### Do this
Return every line in the entries below that contains the word "list", copied in full. Case must match.

### Records supplied
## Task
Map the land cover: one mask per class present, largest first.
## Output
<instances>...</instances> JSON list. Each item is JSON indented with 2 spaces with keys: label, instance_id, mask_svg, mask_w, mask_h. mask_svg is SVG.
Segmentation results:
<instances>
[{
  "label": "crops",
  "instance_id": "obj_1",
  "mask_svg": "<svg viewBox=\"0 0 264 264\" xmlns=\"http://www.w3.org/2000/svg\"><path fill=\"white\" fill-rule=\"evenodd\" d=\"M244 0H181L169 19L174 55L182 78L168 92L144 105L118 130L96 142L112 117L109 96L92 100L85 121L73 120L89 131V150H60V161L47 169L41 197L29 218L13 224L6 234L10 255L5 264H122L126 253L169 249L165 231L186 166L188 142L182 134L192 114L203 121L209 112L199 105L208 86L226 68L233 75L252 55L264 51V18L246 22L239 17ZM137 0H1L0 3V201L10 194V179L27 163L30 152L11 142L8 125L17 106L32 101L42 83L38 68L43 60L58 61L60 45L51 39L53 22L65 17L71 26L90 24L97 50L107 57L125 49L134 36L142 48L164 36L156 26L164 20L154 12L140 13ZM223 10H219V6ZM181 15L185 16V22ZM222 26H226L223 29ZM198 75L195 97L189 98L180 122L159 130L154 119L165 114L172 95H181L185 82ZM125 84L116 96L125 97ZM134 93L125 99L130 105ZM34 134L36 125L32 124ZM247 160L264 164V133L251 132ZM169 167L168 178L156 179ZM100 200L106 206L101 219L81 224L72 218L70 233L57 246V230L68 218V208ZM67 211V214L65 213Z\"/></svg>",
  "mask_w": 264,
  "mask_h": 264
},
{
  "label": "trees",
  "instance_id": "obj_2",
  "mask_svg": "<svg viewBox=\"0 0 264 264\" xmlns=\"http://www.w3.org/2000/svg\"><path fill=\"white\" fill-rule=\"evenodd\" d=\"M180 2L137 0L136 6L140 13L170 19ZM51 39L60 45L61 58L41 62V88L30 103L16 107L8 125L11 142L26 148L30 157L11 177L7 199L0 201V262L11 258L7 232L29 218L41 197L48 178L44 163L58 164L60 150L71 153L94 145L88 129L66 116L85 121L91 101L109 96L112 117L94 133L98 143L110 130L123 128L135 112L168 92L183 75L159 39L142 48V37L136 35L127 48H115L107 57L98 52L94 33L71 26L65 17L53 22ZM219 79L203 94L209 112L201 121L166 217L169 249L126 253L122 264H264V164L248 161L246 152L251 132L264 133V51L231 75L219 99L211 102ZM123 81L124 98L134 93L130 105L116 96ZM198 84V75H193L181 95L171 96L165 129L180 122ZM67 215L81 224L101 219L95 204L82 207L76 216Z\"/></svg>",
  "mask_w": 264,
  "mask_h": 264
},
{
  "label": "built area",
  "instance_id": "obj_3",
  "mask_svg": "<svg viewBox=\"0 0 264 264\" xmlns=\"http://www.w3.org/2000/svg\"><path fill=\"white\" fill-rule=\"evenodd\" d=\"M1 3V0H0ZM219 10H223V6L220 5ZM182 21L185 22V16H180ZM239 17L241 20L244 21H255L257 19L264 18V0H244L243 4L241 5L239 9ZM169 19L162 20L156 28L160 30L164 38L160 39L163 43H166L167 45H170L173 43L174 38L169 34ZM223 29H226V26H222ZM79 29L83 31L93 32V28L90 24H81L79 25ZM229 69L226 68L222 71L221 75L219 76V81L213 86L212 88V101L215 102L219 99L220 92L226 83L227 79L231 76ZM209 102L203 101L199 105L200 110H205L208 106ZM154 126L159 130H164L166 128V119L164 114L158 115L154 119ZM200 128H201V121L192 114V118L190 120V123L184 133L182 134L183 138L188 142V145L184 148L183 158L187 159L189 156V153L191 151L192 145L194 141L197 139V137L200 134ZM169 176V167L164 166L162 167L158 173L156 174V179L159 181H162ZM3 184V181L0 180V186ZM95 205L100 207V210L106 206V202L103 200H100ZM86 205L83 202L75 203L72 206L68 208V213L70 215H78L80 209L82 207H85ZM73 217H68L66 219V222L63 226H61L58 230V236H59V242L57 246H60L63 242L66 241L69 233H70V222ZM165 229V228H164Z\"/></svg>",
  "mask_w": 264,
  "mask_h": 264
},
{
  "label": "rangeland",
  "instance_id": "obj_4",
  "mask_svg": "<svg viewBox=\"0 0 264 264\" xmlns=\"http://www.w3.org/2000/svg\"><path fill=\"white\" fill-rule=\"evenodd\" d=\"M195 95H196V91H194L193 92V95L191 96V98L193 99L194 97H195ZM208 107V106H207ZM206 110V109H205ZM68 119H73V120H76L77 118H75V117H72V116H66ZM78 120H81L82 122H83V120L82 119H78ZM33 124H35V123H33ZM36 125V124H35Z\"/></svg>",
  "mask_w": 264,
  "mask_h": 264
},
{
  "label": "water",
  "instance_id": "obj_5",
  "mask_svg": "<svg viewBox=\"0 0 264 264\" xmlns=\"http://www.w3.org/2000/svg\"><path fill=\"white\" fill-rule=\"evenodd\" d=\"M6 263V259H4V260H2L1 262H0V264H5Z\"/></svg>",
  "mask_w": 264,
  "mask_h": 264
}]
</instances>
* * *
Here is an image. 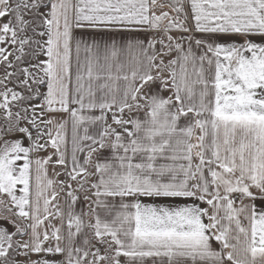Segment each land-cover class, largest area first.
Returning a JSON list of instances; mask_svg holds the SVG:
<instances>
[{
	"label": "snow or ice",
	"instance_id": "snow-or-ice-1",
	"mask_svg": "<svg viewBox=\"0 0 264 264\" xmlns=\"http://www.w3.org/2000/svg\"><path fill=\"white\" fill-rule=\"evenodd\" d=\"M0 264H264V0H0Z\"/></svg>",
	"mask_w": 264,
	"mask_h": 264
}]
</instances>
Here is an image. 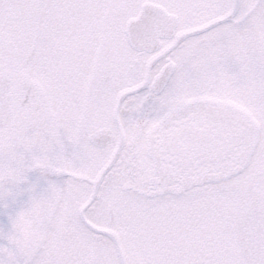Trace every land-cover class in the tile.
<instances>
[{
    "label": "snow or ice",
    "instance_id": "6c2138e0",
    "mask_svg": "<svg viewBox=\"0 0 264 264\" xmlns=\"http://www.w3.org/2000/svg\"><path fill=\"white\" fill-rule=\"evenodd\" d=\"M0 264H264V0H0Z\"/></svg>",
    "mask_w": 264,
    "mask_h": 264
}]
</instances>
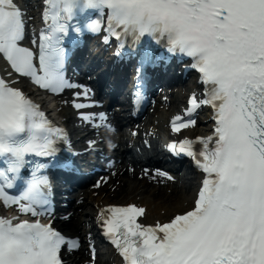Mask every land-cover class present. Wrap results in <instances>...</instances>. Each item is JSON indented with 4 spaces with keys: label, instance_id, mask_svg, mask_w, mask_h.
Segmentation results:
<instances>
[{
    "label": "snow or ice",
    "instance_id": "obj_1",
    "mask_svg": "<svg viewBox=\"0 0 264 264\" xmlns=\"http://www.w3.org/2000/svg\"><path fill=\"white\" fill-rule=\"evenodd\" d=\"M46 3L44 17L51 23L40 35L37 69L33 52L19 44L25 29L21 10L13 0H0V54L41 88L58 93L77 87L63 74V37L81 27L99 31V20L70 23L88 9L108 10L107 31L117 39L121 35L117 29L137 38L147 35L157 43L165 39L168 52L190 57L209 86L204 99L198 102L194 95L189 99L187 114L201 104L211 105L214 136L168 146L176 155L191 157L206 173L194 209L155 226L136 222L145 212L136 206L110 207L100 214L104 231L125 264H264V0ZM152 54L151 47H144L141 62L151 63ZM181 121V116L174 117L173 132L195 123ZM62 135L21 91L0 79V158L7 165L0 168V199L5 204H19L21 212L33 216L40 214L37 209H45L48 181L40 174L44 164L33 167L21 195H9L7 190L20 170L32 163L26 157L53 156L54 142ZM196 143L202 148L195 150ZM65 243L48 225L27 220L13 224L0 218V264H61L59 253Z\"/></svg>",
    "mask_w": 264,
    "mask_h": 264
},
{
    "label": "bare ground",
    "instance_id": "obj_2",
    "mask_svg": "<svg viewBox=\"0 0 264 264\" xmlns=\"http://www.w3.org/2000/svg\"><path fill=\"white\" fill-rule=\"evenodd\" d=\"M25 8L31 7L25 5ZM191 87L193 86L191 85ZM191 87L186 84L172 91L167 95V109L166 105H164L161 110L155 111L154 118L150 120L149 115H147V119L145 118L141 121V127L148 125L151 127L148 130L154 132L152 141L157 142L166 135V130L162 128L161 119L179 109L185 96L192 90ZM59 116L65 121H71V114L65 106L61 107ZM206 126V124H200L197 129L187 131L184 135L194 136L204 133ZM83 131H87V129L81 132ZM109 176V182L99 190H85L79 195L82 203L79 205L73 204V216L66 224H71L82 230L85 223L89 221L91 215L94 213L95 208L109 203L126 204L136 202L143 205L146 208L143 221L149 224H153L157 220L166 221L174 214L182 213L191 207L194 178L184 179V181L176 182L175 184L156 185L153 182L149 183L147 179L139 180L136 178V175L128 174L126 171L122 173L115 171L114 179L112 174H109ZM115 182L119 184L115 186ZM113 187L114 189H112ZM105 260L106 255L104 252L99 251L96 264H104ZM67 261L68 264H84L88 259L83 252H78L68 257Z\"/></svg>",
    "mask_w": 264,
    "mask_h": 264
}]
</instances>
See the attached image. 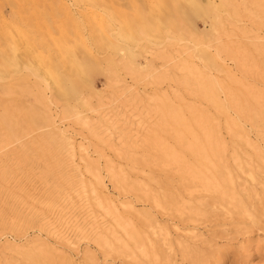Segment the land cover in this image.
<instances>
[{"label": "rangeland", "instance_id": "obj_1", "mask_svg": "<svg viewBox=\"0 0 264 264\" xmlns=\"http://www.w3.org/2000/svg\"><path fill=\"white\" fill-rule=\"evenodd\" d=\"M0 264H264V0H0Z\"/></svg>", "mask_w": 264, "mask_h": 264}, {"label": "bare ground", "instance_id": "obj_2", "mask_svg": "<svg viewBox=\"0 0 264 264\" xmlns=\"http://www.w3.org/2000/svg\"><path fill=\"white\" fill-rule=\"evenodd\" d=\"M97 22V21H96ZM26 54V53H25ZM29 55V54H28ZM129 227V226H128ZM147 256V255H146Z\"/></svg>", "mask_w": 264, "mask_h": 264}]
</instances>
---
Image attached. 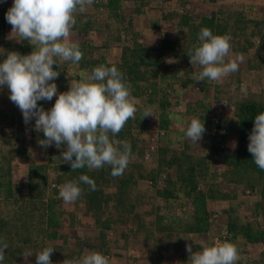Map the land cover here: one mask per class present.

### Solution to this problem
<instances>...</instances> JSON list. Each item is JSON indented with 2 spaces with keys: label, instance_id, mask_svg, mask_w, mask_h. mask_svg is SVG.
Returning a JSON list of instances; mask_svg holds the SVG:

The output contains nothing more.